After thinking about it for 37 years, I’ve finally figured it out. All of my political involvement on behalf of Article V has been misguided. I have now seen the light.
First and foremost, any Article V amendment must be bipartisan. Back in 2013 I saw a red wave coming, a wave so big that it would make it possible to get 34 Republican legislatures to call for an Article V Balanced Budget Amendment Convention. I was right about the size of the wave. From 2014 to 2018 it could have been done without one Democratic vote. But it was a hill too high, and Republican holdouts, many of them associated with the John Birch Society, stopped our efforts.
Second, it can’t be accomplished by outsiders. It can only happen when state legislators themselves take the lead. That’s how the BBA got up to 32 states in eight years. At that point, in 1983, it stopped being bipartisan. The national Democratic Party killed it, and it hasn’t ever recovered.
Third, my attraction to Article V is one which is not shared by Democrats. I’m a libertarian, and I want to restrain, reduce, and control the federal government. Democrats aren’t really interested in any of that. They want the government to work. They want to reform it.
So there are a substantial number of Democratic state legislators who have embraced Article V as a means to get campaign finance reform. Republicans are leery, afraid that their principal source of campaign funds will be eliminated.
What all state legislators who support Article V have in common is their desire to reform Washington, to drain the swamp, a swamp awash in massive corruption, much of it financed by corporate America.
So the key to Article V is to identify and organize Reform Democrats and Reform Republicans. Once they have organized they can decide among themselves on a constitutional amendment they can both agree to.

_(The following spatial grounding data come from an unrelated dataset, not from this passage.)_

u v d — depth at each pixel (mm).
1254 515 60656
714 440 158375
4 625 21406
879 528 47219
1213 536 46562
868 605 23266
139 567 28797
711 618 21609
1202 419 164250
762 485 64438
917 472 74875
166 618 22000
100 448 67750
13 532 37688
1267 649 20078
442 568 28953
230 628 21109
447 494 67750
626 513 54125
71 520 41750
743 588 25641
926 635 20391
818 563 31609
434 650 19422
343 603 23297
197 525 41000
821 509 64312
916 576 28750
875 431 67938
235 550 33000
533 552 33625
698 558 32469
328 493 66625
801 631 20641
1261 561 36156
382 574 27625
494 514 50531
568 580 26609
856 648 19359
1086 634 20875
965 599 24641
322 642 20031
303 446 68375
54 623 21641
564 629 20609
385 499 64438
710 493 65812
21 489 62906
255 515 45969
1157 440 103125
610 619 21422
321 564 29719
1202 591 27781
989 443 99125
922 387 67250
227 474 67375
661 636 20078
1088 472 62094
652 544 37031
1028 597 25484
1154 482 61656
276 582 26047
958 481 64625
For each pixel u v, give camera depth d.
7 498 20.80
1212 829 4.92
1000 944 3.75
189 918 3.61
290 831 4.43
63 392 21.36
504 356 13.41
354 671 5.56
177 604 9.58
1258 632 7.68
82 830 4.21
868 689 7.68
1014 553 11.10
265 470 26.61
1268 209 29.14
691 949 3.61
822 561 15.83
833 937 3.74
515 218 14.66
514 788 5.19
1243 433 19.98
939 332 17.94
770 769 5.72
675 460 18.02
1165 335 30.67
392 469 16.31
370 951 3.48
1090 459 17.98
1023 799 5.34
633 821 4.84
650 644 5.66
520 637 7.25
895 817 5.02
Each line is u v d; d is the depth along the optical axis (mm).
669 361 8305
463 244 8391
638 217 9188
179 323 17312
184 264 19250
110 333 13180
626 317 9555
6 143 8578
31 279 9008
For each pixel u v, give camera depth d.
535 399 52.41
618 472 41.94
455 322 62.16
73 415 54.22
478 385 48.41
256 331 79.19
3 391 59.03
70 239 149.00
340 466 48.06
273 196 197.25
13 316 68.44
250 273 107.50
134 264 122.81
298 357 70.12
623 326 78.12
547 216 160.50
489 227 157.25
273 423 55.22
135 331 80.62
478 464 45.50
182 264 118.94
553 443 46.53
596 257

At that point these Reform state legislators can pass the necessary Article V resolutions in their respective capitols, have an Article V Convention, and amend the Constitution.
But only if 38 of the 50 states agree. So nothing can be ratified if it can’t get to 3/4, and if something can’t be ratified it won’t be proposed. This guarantees the highest level of bipartisanship. I know how hard it is to get a 3/4 vote. In 1988 some Alaska state legislators wanted to set up a Constitutional Budget Reserve, a rainy day fund. I would only agree to go along if it required a 3/4 vote to get into. To this day, Alaska state legislators refer to this as the Pettyjohn Rule
And it worked. They weren’t able to get their grubby hands on that money for 30 years. It took them that long to get the 3/4 majority needed.
So the new American constitutional entity which will emerge from a successful Article V movement, the Convention of States, will only be able to function with the highest degree of bipartisanship. It will be a model of decorum and legislative courtesy. It will put Congress to shame.
So this new branch of the federal government, the Convention of States, will be respected by the people, and assume its rightful role as the ultimate guardian of American liberty.